Factors associated with the endpoints conversion to THA, progression of osteoarthritis, or a Merle d’Aubigné-Postel score < 15 found at the 30- and 20-year followup [41] were preoperative age > 40 years, a preoperative Merle d’Aubigné-Postel score < 15, preoperative limp, a preoperative positive anterior impingement test, and preoperative osteoarthritis > 1 Grade according to Tönnis (Table 5). Additional factors found at the 30-year followup were a preoperative HHS < 70, a preoperative positive posterior impingement test, limited preoperative internal rotation < 20°, postoperative anterior overcoverage, and postoperative acetabular retroversion. In contrast, a decreased postoperative extrusion index was no longer found to be a factor associated with failure. Eight of 10 factors are given at the time of surgery and can possibly be influenced by the surgery. These eight factors are determined by the degeneration of the joint and the age of the patient. The two factors that can be controlled by the surgeon are the postoperative anterior overcoverage and postoperative acetabular retroversion. Accurate acetabular reorientation with avoidance of retroversion was previously associated with decreased survivorship [1, 48]. Accurate acetabular anteversion in combination with adequate femoral offset resulted in a survivorship of 91% at 10-year followup after PAO [1]. In the literature, the most commonly reported factors associated with failure after pelvic osteotomies for hip dysplasia were increased age [1, 14, 28, 41, 54, 57], advanced radiographic joint degeneration [1, 7, 14, 16, 24, 33, 41, 52, 54], and increased preoperative pain with decreased clinical scores [1, 16, 24, 41] (Table 6). Also, with increasing severity of dysplasia [1, 52, 56], a decreased survival rate after PAO or Chiari osteotomy was found. Next, various factors associated with failure that are subject to surgical accuracy are reported (Table 6). These include a postoperative deficient acetabular coverage [1, 7, 11, 14, 23, 41] as a result of undercorrection or postoperative joint incongruency [11, 14, 28, 57]. In addition, excessive acetabular coverage [11, 14], acetabular retroversion [1], or nonspherical femoral head [1, 33, 56] were reported, which potentially can result in postoperative femoroacetabular impingement.

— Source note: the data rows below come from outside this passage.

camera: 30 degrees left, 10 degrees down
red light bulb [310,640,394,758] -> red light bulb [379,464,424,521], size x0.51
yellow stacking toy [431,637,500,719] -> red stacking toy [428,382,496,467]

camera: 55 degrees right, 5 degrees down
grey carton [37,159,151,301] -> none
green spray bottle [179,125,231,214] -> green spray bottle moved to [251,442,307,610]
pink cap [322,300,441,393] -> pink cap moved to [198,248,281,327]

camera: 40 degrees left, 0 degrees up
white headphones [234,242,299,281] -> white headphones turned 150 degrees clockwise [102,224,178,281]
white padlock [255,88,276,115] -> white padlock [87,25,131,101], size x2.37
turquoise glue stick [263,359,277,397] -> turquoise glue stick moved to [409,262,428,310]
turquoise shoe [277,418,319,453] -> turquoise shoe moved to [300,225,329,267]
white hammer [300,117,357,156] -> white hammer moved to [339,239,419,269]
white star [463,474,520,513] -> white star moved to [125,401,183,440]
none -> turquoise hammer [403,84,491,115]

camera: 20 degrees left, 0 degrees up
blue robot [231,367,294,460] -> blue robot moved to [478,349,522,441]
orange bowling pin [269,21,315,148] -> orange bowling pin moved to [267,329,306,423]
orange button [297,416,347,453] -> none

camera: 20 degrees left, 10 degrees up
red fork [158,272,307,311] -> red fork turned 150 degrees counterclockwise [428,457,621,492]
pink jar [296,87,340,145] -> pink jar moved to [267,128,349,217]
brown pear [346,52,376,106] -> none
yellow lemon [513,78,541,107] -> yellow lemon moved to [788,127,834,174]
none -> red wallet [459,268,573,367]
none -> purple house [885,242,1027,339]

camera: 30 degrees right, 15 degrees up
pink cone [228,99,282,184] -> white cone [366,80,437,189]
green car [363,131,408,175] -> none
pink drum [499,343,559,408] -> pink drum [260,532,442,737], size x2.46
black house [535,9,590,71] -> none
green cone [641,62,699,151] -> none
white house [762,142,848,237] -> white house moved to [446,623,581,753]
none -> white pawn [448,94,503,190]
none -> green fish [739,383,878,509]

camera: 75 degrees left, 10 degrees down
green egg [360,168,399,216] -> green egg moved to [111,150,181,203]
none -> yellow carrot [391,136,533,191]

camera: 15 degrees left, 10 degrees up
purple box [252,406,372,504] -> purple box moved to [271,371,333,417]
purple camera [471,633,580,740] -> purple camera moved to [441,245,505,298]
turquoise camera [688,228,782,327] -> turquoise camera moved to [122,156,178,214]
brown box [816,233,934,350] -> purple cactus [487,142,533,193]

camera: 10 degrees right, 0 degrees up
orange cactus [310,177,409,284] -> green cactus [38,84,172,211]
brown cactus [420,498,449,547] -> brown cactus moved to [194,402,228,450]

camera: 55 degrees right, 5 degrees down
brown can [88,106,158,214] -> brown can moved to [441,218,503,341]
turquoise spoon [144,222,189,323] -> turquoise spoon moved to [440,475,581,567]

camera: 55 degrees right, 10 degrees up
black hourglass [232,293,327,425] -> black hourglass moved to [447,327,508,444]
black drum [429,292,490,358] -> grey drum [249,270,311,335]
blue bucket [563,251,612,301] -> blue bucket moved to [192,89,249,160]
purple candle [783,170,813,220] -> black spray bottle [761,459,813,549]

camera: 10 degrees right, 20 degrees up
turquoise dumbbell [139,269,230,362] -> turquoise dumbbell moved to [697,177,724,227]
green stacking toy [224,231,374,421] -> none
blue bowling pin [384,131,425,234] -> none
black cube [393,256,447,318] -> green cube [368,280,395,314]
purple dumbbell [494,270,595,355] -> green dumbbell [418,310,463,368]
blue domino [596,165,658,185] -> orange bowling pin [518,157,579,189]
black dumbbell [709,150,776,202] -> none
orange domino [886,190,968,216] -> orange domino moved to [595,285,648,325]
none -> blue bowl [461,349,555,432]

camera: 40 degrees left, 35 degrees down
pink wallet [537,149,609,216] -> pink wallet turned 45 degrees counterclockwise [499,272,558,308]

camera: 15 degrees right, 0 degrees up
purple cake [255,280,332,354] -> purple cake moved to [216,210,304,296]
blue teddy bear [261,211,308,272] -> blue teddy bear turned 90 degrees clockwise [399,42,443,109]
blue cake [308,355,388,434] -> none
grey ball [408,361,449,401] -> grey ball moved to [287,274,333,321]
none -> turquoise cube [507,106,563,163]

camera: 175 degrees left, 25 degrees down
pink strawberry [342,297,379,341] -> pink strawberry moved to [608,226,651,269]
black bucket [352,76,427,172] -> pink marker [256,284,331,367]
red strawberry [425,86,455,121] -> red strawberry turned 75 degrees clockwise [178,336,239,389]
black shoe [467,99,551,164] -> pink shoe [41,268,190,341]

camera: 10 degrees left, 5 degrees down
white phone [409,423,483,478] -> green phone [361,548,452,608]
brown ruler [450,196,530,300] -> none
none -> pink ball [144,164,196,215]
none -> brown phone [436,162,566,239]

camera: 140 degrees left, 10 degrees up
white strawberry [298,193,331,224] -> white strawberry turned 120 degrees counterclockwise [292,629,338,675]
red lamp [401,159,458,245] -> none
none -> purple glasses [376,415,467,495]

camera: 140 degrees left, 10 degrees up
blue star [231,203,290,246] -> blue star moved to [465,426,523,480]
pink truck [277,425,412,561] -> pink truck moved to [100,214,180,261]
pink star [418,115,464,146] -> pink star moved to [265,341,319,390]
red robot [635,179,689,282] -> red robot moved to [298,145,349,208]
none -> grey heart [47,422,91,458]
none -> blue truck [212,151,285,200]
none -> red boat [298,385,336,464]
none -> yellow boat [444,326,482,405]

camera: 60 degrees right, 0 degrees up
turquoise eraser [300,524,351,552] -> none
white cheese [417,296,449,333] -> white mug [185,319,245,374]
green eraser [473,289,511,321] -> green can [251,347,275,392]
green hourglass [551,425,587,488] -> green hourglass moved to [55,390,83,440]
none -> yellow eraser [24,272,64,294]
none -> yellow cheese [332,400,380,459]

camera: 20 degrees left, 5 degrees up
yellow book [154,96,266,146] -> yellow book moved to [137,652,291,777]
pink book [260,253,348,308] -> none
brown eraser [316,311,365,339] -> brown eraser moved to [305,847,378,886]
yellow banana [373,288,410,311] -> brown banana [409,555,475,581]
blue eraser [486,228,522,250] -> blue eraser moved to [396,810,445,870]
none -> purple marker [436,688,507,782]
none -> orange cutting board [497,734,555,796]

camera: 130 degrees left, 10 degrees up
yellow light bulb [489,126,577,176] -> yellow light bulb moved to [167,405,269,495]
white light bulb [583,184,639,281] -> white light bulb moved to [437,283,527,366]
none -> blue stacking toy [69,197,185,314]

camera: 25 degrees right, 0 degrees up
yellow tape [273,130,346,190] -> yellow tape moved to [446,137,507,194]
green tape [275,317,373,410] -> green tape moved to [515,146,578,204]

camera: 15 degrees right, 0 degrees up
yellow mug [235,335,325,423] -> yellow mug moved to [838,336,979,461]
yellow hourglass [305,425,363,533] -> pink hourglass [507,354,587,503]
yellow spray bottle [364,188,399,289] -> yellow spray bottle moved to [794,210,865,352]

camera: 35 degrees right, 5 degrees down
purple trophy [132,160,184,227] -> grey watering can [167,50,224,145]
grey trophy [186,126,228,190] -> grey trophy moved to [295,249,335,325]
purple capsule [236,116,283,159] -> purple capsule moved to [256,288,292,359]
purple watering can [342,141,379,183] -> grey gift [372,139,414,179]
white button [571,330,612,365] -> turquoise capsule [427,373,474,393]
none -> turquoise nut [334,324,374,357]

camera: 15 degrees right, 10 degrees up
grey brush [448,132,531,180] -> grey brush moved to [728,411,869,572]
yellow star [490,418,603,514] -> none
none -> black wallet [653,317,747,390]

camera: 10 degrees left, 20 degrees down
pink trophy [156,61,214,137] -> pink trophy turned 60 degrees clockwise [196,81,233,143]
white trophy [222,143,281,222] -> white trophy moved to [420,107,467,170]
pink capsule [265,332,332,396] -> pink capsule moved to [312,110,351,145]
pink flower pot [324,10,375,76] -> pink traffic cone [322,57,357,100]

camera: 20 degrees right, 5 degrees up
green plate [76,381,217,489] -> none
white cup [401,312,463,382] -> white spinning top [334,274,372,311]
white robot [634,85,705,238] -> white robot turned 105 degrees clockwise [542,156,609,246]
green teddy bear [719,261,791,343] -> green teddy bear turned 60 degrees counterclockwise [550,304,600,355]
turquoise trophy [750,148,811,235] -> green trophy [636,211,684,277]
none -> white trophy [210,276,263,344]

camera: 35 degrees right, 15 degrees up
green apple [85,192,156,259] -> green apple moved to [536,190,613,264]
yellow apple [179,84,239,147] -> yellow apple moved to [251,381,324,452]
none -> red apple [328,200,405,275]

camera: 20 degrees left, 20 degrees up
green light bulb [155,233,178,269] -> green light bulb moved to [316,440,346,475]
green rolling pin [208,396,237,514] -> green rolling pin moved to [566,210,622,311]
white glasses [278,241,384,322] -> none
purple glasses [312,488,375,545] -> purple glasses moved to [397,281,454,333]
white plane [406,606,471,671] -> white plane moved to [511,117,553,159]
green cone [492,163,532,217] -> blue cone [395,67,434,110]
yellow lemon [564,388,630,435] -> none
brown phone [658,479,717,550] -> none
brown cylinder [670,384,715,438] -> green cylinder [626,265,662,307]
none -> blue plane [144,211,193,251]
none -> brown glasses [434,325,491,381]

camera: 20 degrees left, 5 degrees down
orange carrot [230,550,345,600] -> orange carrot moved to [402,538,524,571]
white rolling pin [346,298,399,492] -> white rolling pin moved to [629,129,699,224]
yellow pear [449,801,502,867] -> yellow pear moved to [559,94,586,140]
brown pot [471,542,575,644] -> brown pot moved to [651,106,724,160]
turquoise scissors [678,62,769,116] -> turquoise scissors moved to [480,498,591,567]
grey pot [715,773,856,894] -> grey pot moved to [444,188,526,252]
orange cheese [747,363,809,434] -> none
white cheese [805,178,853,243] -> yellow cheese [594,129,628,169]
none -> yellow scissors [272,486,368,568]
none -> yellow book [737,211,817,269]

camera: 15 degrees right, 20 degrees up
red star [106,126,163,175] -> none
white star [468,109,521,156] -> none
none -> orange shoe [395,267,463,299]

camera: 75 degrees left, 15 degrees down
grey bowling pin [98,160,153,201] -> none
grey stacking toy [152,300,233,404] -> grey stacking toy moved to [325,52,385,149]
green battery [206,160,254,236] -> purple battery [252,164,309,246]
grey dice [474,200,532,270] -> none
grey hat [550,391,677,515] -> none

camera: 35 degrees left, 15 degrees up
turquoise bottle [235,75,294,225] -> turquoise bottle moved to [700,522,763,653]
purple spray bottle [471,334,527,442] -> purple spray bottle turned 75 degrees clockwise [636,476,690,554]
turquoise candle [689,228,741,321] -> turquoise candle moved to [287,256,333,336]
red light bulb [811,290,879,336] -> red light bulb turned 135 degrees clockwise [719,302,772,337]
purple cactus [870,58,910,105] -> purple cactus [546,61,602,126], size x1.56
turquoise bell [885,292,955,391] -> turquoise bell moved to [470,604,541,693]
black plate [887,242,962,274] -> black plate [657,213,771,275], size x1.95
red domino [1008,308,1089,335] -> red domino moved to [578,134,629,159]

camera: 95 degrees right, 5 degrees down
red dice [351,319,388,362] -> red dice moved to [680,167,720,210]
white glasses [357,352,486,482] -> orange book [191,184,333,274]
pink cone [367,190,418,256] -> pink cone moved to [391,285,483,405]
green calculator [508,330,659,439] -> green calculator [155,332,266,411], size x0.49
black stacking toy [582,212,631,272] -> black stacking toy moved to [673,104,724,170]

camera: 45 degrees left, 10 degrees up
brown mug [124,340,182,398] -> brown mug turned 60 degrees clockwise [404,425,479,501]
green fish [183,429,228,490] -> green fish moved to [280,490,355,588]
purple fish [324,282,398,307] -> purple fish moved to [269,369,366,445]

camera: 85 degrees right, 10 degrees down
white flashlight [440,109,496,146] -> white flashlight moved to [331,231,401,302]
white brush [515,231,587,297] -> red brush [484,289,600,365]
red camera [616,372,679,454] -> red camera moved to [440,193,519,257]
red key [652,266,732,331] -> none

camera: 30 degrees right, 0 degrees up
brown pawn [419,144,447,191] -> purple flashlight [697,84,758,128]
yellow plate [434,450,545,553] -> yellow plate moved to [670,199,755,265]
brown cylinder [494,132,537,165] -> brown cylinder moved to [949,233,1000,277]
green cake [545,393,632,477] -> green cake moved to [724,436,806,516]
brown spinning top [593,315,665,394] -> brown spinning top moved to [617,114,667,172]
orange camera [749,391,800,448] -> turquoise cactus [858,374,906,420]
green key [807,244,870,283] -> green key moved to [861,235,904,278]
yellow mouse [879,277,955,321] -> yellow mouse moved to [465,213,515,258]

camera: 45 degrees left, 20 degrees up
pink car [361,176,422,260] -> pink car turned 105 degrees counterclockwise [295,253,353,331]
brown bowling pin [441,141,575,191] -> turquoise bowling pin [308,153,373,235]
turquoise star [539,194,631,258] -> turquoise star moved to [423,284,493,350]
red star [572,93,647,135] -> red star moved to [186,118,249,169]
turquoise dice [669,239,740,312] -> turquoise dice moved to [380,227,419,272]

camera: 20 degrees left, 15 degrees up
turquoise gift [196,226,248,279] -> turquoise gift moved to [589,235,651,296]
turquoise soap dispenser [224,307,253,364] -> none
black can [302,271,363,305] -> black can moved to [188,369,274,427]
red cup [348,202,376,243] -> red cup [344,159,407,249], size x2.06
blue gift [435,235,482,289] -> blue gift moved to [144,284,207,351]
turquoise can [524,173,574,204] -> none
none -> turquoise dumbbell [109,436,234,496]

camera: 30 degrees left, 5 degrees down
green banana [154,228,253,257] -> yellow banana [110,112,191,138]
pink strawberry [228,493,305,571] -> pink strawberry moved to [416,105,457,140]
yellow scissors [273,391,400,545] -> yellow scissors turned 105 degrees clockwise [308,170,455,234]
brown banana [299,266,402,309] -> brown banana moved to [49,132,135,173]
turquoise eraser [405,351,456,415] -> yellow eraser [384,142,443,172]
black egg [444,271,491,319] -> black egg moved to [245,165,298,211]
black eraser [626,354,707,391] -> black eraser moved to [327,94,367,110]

In conclusion, at 30-year followup after PAO, the joint is preserved in 29% of hips without pain or progression of osteoarthritis. However, 71% of hips developed progressive arthritis, pain, and/or underwent THA. Eight of 10 factors associated with failure were inherently given at the time of first presentation to the orthopaedic surgeon. Therefore, it becomes clear that results could be improved by early referrals by a well-instructed general practitioner. Other factors such as accurate reorientation of the acetabular fragment can be controlled by the surgeon. The optimal patient for PAO based on our results would be younger than 40 years with little or no pain, no limp or positive impingement test, and osteoarthritis Grade ≤ 1 according to Tönnis. Therefore, today’s results might be better given the more precise indication limiting PAO to hips without advanced osteoarthritis, more comprehensive understanding of the goals of reorientation, and concomitant head-neck osteoplasty; however, this will be for future studies to determine.